Ainsi, une hausse marquée de l’inflation peut être anticipée une fois l’épidémie passée. Plus le rattrapage du niveau de production d’avant-crise sera rapide, plus les mesures de soutien public seront pro-cycliques et donc inflationnistes. Dans ce contexte, les banques centrales pourraient ne pas être en mesure de lutter contre cette dynamique en augmentant les taux d’intérêt compte tenu du surplus de dette accumulé. Cette inflation plus forte serait alors justifiée par la compensation de plusieurs années d’inflation inférieure à la cible[2].
Par ailleurs, l’inquiétude grandissante des consommateurs peut mener à une hausse sensible de la demande relative pour certains biens essentiels. Si les mesures sanitaires de confinement se prolongeaient, la stimulation de la demande par le soutien public entraînerait une hausse des prix relatifs de ces biens essentiels et une raréfaction de l’offre. L’inflation pour ce type de biens serait alors plus forte[3].
Plus structurellement, l’épisode de crise actuel pourrait mener à une accélération du processus de raccourcissement des chaînes mondiales de valeur. La perte d’efficacité économique qui en découlerait ferait pression à la hausse sur les coûts de production et in fine sur les prix à la consommation.

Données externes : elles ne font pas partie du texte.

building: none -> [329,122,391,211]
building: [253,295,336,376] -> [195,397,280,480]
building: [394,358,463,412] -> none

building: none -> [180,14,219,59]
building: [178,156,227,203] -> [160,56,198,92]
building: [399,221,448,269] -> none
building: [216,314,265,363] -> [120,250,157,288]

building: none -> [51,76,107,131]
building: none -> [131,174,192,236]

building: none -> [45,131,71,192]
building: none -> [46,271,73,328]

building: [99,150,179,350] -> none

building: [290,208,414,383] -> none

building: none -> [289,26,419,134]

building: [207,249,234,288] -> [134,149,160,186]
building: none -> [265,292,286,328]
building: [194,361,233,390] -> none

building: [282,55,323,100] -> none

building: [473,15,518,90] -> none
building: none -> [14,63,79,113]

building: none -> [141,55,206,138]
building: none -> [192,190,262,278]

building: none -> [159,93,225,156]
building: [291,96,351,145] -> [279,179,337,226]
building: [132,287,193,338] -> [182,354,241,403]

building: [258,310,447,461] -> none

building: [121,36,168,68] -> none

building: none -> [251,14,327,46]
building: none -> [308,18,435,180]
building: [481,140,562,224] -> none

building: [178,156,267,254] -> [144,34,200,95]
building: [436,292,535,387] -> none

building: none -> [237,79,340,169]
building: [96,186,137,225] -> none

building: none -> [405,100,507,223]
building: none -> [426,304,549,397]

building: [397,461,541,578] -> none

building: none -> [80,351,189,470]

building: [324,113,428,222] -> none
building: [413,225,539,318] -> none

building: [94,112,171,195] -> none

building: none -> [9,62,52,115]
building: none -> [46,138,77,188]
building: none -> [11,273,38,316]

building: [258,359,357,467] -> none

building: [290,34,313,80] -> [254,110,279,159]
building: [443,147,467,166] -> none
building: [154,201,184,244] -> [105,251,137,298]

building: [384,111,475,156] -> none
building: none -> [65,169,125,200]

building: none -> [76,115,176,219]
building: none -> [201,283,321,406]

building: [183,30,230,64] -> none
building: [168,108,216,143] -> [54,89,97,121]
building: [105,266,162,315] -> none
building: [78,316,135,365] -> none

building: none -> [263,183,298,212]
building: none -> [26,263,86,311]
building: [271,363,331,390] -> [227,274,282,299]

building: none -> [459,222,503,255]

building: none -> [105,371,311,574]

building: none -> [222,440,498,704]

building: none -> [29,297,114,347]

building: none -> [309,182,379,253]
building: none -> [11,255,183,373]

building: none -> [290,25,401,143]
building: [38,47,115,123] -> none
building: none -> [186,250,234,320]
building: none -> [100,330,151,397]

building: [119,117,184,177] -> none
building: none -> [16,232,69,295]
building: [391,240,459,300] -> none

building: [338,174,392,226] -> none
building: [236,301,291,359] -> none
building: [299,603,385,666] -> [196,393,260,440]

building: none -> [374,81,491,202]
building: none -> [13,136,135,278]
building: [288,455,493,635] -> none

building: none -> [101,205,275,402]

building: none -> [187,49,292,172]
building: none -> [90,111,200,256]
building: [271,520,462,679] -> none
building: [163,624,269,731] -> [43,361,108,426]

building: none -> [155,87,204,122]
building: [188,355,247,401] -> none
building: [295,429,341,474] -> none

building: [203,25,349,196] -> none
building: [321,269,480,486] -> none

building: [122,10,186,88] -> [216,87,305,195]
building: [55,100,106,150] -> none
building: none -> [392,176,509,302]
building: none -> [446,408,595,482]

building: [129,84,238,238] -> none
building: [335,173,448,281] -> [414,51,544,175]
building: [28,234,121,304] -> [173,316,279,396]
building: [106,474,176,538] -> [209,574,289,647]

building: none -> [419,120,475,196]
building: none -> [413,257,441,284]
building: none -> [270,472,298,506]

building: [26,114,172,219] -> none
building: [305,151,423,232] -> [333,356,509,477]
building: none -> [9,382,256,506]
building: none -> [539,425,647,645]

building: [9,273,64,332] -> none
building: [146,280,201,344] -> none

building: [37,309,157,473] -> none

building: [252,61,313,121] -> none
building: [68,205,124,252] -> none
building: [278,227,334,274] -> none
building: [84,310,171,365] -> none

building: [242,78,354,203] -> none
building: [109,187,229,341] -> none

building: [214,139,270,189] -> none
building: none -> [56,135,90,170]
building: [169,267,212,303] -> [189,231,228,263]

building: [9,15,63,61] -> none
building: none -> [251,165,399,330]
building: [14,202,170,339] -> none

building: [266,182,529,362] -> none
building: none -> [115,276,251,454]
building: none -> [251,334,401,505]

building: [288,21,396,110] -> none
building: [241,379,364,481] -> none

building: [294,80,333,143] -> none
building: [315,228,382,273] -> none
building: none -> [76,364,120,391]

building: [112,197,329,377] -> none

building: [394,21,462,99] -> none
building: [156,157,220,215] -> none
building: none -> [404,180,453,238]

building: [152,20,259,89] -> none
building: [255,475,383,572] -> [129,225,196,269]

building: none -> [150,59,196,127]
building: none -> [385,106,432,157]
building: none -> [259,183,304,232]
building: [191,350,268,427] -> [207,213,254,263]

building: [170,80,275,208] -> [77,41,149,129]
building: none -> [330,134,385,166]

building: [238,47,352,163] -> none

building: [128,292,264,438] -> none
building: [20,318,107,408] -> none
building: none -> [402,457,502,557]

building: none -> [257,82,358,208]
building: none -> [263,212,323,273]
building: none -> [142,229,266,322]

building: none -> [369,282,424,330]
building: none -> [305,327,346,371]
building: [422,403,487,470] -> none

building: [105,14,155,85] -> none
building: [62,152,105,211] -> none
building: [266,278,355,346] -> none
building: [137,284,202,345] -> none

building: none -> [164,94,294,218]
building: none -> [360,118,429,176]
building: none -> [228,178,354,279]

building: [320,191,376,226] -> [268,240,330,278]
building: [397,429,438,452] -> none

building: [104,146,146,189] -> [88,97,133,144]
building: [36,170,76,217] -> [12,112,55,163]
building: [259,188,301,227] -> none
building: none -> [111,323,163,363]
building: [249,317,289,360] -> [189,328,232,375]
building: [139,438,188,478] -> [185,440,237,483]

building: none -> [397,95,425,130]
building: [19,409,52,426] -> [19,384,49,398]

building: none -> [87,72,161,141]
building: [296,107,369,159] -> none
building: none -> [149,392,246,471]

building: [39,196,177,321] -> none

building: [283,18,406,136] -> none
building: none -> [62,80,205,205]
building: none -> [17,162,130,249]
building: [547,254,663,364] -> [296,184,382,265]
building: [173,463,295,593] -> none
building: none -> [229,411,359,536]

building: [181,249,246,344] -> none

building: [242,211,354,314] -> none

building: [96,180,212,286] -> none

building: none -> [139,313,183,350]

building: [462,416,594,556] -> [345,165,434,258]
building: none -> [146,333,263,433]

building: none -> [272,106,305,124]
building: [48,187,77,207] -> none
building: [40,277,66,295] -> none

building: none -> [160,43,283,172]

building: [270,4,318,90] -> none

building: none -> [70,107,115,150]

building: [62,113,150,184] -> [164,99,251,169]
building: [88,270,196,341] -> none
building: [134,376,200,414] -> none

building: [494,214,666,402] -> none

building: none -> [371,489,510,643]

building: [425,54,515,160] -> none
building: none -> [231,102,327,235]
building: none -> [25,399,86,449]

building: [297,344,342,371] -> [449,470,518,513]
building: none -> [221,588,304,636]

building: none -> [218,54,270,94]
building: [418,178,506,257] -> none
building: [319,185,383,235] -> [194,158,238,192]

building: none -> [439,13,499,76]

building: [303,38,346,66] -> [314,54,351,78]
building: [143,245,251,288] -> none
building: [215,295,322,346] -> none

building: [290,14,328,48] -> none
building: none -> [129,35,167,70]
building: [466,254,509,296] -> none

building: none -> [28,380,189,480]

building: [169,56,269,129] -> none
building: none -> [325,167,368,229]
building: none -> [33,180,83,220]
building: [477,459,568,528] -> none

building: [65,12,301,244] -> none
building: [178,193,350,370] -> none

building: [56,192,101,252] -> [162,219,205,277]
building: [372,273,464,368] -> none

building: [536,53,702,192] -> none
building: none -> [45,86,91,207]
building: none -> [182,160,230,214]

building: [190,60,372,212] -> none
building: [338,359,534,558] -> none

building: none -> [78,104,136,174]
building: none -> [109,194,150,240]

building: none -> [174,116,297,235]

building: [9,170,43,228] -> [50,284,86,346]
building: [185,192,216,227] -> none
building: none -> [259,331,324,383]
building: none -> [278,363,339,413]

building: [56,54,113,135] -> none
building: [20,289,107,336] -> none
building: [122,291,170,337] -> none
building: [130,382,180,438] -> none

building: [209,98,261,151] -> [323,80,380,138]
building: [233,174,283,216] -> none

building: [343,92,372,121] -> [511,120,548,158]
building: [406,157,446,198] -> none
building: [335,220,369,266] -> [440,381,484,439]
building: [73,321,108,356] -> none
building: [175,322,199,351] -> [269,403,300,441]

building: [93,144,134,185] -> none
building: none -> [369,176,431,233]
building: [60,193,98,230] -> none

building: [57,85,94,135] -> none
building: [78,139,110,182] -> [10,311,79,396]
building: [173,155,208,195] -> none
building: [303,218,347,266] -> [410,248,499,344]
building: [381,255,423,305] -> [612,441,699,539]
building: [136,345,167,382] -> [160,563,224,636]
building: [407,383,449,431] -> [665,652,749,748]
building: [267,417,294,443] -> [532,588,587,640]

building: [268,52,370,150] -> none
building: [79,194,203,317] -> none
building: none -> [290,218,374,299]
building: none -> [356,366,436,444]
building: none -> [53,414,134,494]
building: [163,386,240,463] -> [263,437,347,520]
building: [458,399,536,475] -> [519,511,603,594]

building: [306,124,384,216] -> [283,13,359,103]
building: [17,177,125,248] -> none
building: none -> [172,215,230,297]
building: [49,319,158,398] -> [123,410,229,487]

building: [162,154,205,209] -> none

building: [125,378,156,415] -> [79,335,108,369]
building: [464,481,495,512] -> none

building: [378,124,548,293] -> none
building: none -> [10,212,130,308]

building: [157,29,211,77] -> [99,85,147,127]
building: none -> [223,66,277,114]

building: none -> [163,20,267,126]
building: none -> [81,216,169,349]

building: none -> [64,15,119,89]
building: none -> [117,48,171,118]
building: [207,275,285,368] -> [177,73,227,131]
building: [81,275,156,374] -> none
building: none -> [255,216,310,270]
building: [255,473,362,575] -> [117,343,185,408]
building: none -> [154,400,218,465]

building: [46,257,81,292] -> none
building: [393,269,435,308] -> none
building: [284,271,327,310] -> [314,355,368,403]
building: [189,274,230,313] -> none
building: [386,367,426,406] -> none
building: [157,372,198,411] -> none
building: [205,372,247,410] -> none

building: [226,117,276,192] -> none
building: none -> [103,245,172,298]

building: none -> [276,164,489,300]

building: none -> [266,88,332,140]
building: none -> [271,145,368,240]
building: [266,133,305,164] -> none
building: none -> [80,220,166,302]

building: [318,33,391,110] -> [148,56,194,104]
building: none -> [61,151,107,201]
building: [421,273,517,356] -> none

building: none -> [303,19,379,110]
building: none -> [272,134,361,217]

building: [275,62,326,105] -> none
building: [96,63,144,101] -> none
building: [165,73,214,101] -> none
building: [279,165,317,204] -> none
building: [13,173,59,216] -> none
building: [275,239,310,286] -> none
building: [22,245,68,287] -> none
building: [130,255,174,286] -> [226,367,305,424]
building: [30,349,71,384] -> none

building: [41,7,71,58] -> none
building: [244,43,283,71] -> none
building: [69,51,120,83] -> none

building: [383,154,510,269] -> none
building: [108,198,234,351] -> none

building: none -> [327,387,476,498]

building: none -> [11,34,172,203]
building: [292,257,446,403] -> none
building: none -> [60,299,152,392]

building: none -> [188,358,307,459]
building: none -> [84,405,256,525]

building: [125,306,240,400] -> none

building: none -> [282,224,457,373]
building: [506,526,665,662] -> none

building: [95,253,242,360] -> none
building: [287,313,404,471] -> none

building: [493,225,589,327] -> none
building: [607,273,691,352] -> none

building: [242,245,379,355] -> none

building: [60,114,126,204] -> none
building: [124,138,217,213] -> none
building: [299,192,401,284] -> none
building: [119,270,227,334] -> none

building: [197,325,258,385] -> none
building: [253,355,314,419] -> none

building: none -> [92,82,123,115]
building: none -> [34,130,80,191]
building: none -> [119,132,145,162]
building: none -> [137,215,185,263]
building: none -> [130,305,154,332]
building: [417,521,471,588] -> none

Les arguments en faveur d’une tendance désinflationniste à moyen terme
Pour les tenants de la thèse du biais désinflationniste, le risque de destruction des capacités de production est certes réel mais nettement plus limité que lors d’épisodes de guerre ou de sinistres climatiques. Les mesures de politique économique mises en œuvre, notamment en zone euro, permettraient en effet de limiter les faillites d’entreprises (par le biais de mesures de soutien à leur trésorerie) et la hausse du chômage « traditionnel ». Sur ce point, le recours quasi-généralisé en Europe à des dispositifs de réductions des heures travaillées (chômage partiel) permettrait d’amortir le choc de la crise du Covid-19 sur l’emploi[4]. De plus, pendant les périodes de guerre, l’État joue habituellement le rôle d’employeur en premier ressort et achète une quantité importante de produits, créant ainsi davantage d’inflation. Ce n’est pas le cas aujourd’hui[5].
Il est vrai qu’une fois les mesures sanitaires levées, le rebond de la demande pourrait être marqué. Le pouvoir d’achat des ménages a été soutenu par les mesures budgétaires et la chute des prix des matières premières, les conditions financières restent favorables et l’épargne forcée constituée pendant le confinement peut désormais être pleinement dépensée. Trois facteurs pourraient toutefois atténuer le rebond de la demande et ainsi le risque inflationniste :
Un phénomène de « rush » du côté des consommateurs pourrait être observé immédiatement les mesures sanitaires levées, mais des achats massifs et coordonnés de biens durables (automobile par exemple) sont peu probables ;
Des comportements de précaution pourraient perdurer dans un climat économique encore particulièrement incertain[6] ;
Un choc d’offre important peut mener à des faillites et des licenciements, induisant une insuffisance de la demande agrégée (consommation et investissement). Ce choc de demande peut alors davantage peser sur la production et l’emploi[7] et, in fine, sur la dynamique des prix.
De manière plus conjoncturelle, nous pouvons anticiper que lorsque les mesures de distanciation sociale seront levées, de nombreux secteurs sensiblement affectés par la crise du Covid-19 mettront en place des réductions de prix pour attirer la demande. Dans les « transports » et « l’hôtellerie et restauration », par exemple, compte tenu de leur poids dans l’IPCH en zone euro (de l’ordre de 25%), une réduction de prix aurait un effet non négligeable sur la dynamique globale de l’inflation.
La dynamique d’inflation dépendra du profil du rebond économique post-crise
Selon des évaluations préliminaires, l’impact de la crise du Covid-19 sur les pays de la zone euro, bien que temporaire, serait d’une ampleur très significative[8]. Le profil du rebond de l’activité économique sera ensuite déterminant pour la dynamique d’inflation. Comme cela a été souvent répété, ce rebond est particulièrement difficile à prévoir et plusieurs facteurs pourront l’influencer : le caractère rattrapable ou non de la consommation, l’épargne de précaution, la consolidation budgétaire potentielle pour faire face au surplus d’endettement, la reprise du commerce mondial, etc.